[Start of Attachment]

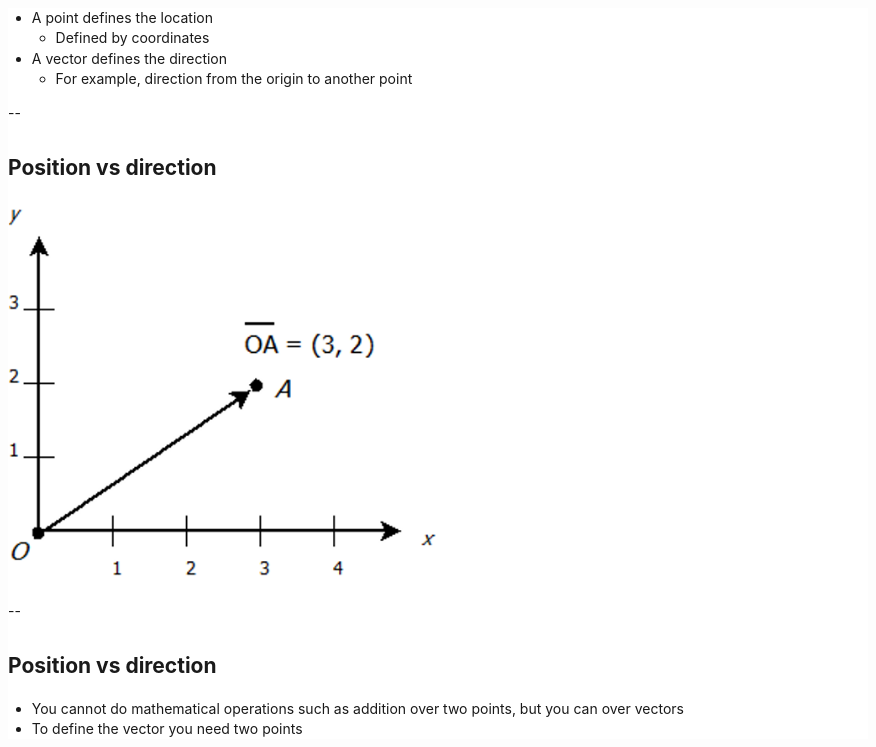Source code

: - A point defines the location
  - Defined by coordinates
- A vector defines the direction
  - For example, direction from the origin to another point

--

## Position vs direction

<img style="border: 0;" src="images/PositionVector.png" width="50%">

--

## Position vs direction

- You cannot do mathematical operations such as addition over two points, but you can over vectors
- To define the vector you need two points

[End of Attachment]

Exercise instructions.
Write out the listing above in full, word for word, with no pictures.

Task response.
Source code

: - A point defines the location
  - Defined by coordinates
- A vector defines the direction
  - For example, direction from the origin to another point

--

## Position vs direction

<img style="border: 0;" src="images/PositionVector.png" width="50%">

--

## Position vs direction

- You cannot do mathematical operations such as addition over two points, but you can over vectors
- To define the vector you need two points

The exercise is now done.